Each line below from the one containing "pinky pip: (122, 144)" through the one containing "index dip: (59, 91)" is to be given again exactly, and no line outside that span.

Records provided.
[Start of Attachment]

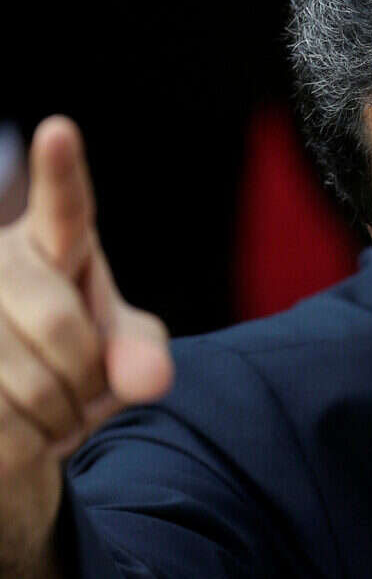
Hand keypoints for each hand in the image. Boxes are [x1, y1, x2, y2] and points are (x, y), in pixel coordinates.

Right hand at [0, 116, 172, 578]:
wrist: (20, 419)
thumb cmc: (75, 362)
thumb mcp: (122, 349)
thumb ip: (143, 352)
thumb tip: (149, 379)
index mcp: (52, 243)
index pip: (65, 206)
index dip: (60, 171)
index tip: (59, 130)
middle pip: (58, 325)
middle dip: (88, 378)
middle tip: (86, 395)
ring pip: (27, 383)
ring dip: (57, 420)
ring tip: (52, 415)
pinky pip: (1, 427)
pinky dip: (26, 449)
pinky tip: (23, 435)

[End of Attachment]
[Start of Attachment]

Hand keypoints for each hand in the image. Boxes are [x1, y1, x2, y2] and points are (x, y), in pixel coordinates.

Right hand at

[End of Attachment]
[Start of Attachment]

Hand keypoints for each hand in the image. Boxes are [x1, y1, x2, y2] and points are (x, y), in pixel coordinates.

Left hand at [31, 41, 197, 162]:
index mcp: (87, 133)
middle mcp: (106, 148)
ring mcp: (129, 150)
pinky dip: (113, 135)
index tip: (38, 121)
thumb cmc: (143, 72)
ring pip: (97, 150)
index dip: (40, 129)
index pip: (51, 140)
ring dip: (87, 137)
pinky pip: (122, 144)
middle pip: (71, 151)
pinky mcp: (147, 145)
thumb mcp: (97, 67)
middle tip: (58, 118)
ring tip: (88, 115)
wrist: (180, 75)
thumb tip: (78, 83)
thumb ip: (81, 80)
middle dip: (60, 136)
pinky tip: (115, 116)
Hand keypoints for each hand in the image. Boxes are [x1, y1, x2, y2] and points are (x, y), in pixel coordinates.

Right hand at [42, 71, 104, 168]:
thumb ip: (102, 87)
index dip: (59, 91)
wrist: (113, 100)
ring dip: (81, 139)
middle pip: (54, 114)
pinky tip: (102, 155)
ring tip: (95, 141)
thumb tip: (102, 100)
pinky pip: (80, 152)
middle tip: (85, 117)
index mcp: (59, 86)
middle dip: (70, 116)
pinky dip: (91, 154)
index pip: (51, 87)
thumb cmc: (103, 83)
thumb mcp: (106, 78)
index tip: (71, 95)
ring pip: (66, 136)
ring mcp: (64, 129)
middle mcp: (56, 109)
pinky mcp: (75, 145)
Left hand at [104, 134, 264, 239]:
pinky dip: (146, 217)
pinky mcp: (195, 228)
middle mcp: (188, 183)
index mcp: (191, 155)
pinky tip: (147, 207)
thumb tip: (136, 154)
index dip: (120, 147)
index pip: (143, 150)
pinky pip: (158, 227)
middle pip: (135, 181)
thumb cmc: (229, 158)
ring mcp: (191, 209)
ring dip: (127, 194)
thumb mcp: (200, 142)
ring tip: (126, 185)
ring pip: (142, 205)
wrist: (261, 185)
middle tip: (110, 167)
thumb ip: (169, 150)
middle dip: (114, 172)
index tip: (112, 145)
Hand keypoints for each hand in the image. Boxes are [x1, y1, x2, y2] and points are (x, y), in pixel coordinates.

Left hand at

[End of Attachment]

Result for this exercise.
pinky pip: (122, 144)
middle pip: (71, 151)
pinky mcp: (147, 145)
thumb mcp: (97, 67)
middle tip: (58, 118)
ring tip: (88, 115)
wrist: (180, 75)
thumb tip: (78, 83)
thumb ip: (81, 80)
middle dip: (60, 136)
pinky tip: (115, 116)
Hand keypoints for each hand in the image. Boxes are [x1, y1, x2, y2] and points are (x, y), in pixel coordinates.

Right hand at [42, 71, 104, 168]:
thumb ip: (102, 87)
index dip: (59, 91)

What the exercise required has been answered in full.